Zaczne od tezy: ŚWIETNY
wieży to my już nie budujemy (pomijając cywilizacyjność masową i architekturalną itd) my raczej wkopujemy się z tą wieżą w glebe (Spłycamy się). Jak poczytałem sobie troche komentaży to zaczynam rozumieć dlaczego kino "moralnego niepokoju" nie cieszy się zbytnią popularnością. Reżyser posłużył się w tym filmie faktycznie przypadkiem (strzał z pistoletu, a może samo darowanie broni idąc dalej). Nie to jest przecierz ewidentnym tematem filmu i ludzie skupiający się na (przechwalaniu chyba) tym, że oglądali wcześniejsze filmy reżysera twierdząc iż jest kolejną kopią, potwierdzają iż nie zrozumieli filmu (BABEL działa i to potwierdza tę teze). Wystarczy się przyjżeć fabule która zestawia kompleksowe zagadnienia niezrozumienia(a przez to pewnej samotności):
-kobieta a mężczyzna
- ludzie różnych narodowości
- dzieci a dorośli
- upośledzona dziewczyna(głucho niema) a człowiek "normalny"
(oczywiście uproszczam wszelkie powiązania przedstawione w filmie)
Obraz głucho niemej dziewczyny jest chyba najbardziej wyrazisty i przemawiający do mnie. Komunikujemy się poprzez słuch i mowę, pozostaje jeszcze kanał wzrokowy. Nie wiem czy widzieliście dramat dziewczyny, która nie mogła powiedzieć, że teżjest człowiekiem że jest kobietą. Posłużyła się więc kanałem wzrokowym jedynym, poprzez który mogła być zrozumiana. Warstwa przesłania tego filmu jest wspaniała i można by mówić o niej o wiele dłużej (chciałem tylko zwrócić na chociażby jeden jej aspekt)
Reżyser pozostawia nam jednak nadzieję, że człowiek potrafi słuchać, że nie tylko słowa (a może właśnie wszystko poza nimi) wyraża to najważniejsze co jest dla nas ważne.

• • •

Treść zadania: Jak mógłby brzmieć dalszy ciąg komentarza o filmie „Babel” zamieszczonego powyżej? Dopisz go, zaczynając po jego ostatnim zdaniu.

• • •

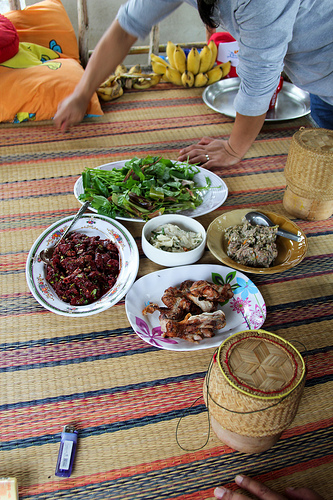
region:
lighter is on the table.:
[55, 421, 80, 475]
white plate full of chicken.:
[130, 267, 263, 338]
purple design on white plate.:
[134, 317, 173, 346]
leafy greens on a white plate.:
[79, 156, 211, 214]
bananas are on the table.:
[150, 40, 233, 87]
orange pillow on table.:
[0, 2, 100, 124]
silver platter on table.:
[202, 72, 312, 119]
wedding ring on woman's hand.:
[204, 153, 211, 161]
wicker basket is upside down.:
[207, 332, 302, 434]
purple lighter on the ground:
[53, 423, 80, 474]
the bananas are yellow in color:
[150, 38, 231, 82]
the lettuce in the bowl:
[72, 157, 227, 214]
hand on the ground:
[177, 137, 238, 167]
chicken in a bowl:
[122, 263, 263, 349]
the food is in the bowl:
[206, 204, 307, 274]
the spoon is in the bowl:
[245, 209, 302, 242]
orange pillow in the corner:
[0, 0, 106, 117]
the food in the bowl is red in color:
[24, 213, 137, 313]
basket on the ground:
[203, 328, 307, 454]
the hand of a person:
[42, 86, 91, 143]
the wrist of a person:
[41, 72, 118, 143]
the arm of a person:
[26, 2, 193, 178]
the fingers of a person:
[179, 116, 235, 190]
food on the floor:
[45, 155, 245, 350]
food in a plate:
[101, 211, 312, 338]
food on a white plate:
[34, 195, 166, 321]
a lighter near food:
[36, 419, 103, 483]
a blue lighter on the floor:
[51, 394, 126, 479]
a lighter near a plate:
[45, 251, 255, 477]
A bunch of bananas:
[96, 34, 233, 94]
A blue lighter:
[55, 424, 84, 478]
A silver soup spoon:
[242, 206, 302, 246]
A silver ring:
[203, 152, 212, 162]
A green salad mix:
[73, 152, 230, 220]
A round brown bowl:
[206, 208, 307, 275]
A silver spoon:
[38, 199, 98, 262]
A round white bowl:
[139, 212, 207, 266]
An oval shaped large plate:
[59, 153, 235, 222]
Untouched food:
[10, 148, 313, 384]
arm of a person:
[85, 5, 163, 77]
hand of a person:
[43, 92, 86, 146]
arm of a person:
[220, 11, 294, 135]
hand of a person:
[179, 130, 238, 172]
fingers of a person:
[180, 127, 229, 176]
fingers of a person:
[222, 470, 282, 498]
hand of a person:
[201, 468, 318, 496]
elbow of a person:
[261, 76, 285, 95]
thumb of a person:
[59, 116, 82, 135]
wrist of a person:
[218, 128, 250, 163]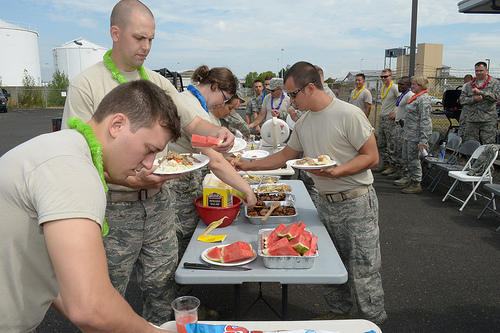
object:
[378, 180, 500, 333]
pavement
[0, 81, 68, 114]
fence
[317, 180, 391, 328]
pants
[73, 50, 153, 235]
leis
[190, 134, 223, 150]
slice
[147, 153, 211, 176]
plate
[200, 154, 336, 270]
food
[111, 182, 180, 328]
fatigues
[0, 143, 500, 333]
table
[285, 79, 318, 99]
sunglasses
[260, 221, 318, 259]
slices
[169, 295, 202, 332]
juice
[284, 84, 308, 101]
shades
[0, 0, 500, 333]
personnel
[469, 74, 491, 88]
lei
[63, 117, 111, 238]
flowers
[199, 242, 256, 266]
plate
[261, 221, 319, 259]
watermelon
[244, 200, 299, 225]
tray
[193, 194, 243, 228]
bowl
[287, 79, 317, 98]
glasses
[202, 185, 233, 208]
box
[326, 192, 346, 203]
buckle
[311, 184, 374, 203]
belt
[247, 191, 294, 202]
pan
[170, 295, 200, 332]
cup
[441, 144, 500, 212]
chairs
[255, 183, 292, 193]
chips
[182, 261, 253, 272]
knife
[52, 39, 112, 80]
tank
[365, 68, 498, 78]
wire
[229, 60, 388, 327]
man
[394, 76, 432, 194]
men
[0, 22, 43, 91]
silos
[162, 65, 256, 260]
woman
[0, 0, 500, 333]
members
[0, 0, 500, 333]
troops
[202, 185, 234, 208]
condiment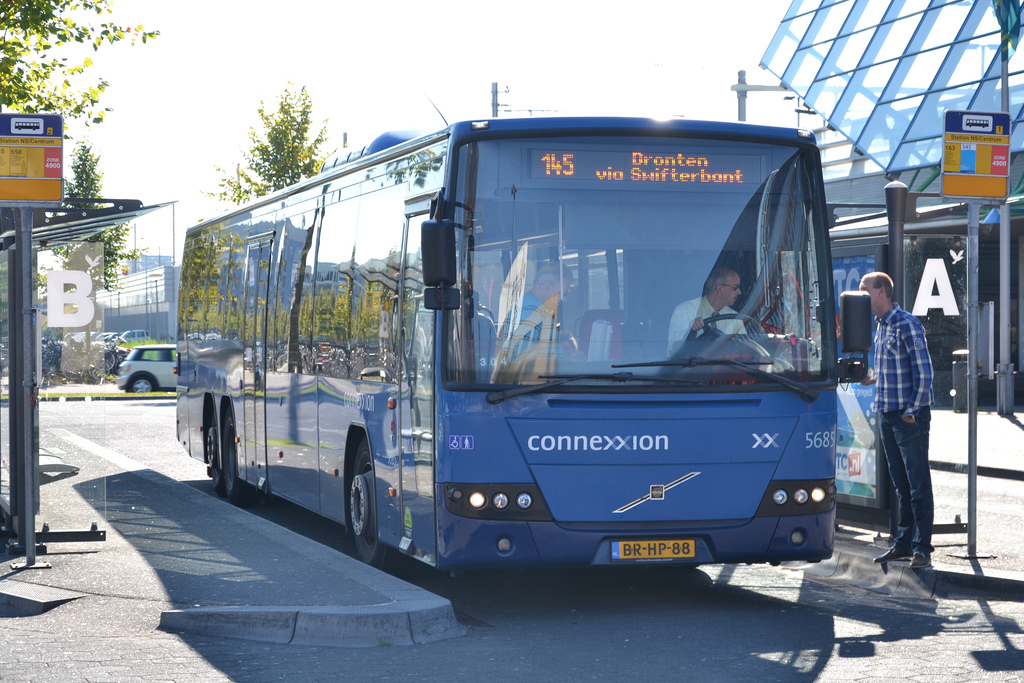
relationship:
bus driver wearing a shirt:
[673, 267, 747, 350] [669, 301, 747, 349]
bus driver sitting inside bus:
[666, 268, 748, 362] [169, 111, 878, 578]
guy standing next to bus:
[852, 262, 937, 569] [169, 111, 878, 578]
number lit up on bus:
[539, 150, 578, 179] [169, 111, 878, 578]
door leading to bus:
[234, 232, 267, 487] [169, 111, 878, 578]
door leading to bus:
[396, 197, 438, 565] [169, 111, 878, 578]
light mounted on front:
[461, 485, 488, 507] [433, 117, 844, 563]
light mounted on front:
[489, 489, 509, 509] [433, 117, 844, 563]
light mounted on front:
[513, 487, 531, 507] [433, 117, 844, 563]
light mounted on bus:
[768, 485, 788, 503] [169, 111, 878, 578]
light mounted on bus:
[791, 485, 809, 501] [169, 111, 878, 578]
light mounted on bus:
[806, 484, 828, 504] [169, 111, 878, 578]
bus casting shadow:
[169, 111, 878, 578] [68, 463, 877, 677]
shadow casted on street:
[68, 463, 877, 677] [46, 390, 993, 678]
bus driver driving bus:
[666, 268, 748, 362] [169, 111, 878, 578]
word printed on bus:
[525, 428, 672, 452] [169, 111, 878, 578]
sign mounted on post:
[936, 107, 993, 201] [964, 201, 980, 554]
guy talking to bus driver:
[852, 269, 935, 568] [662, 264, 745, 364]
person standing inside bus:
[495, 253, 576, 368] [169, 111, 878, 578]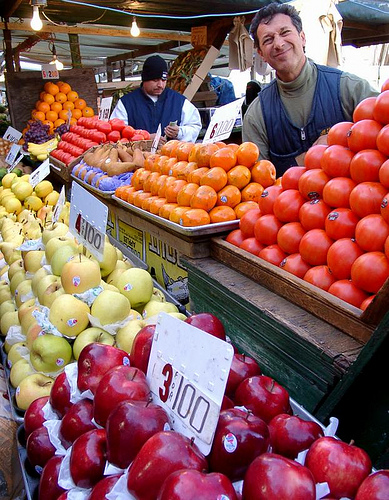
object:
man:
[239, 0, 377, 178]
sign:
[143, 307, 235, 458]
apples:
[155, 468, 238, 499]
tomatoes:
[348, 250, 388, 291]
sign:
[67, 178, 108, 262]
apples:
[67, 425, 105, 484]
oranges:
[80, 106, 96, 116]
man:
[110, 53, 202, 149]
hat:
[139, 52, 170, 81]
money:
[167, 125, 180, 138]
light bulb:
[129, 14, 141, 39]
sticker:
[121, 355, 131, 364]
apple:
[77, 341, 134, 395]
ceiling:
[0, 0, 388, 38]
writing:
[156, 363, 210, 439]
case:
[210, 232, 388, 343]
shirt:
[241, 60, 379, 167]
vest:
[256, 64, 345, 176]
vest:
[117, 88, 185, 143]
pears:
[0, 215, 13, 231]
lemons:
[3, 196, 19, 217]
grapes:
[21, 117, 69, 142]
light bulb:
[28, 6, 43, 32]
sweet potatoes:
[107, 161, 135, 176]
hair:
[247, 1, 302, 49]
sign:
[40, 60, 60, 78]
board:
[5, 67, 100, 139]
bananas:
[31, 137, 61, 156]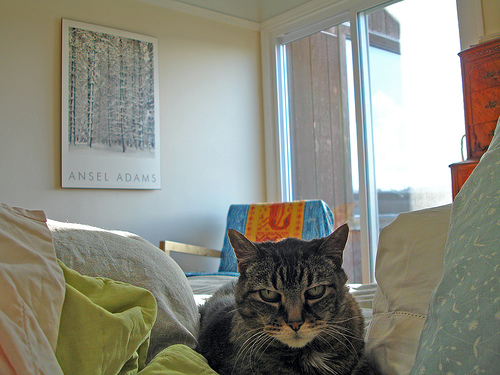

• • •

Wynik zadania:
Technicznie filmu chwalić chyba nie musze:
-świetne zdjęcia
-muzyka...
- wszystko to efektowne nie efekciarskie(jak hoolywod nam serwować zwykło)
Spostrzeżeń ciąg dalszy:
-Wątek Susan
ciekawa jest jej przemiana. Jak pamiętamy z początku filmu przejawia ona wszelkie objawy ksenofobii odrazy do otaczającego ją świata (wywala lód ze szklanki w obawie o wodę z której został stworzony, ma przy sobie własne sztućce) W dalszej części filmu widzimy jak bierze do ust fajkę (z niewiadomego pochodzenia zawartością) którą wcześniej paliła starsza kobieta, łamie też bariere sterylności (tą psychiczną bo wiadomo w jakiej sytuacji zmuszona była być już wcześniej) obrazuje to moim zdaniem scena w której przyznaje się, że zmoczyła się (i w jaki sposób to robi)
Wątek "dzieci"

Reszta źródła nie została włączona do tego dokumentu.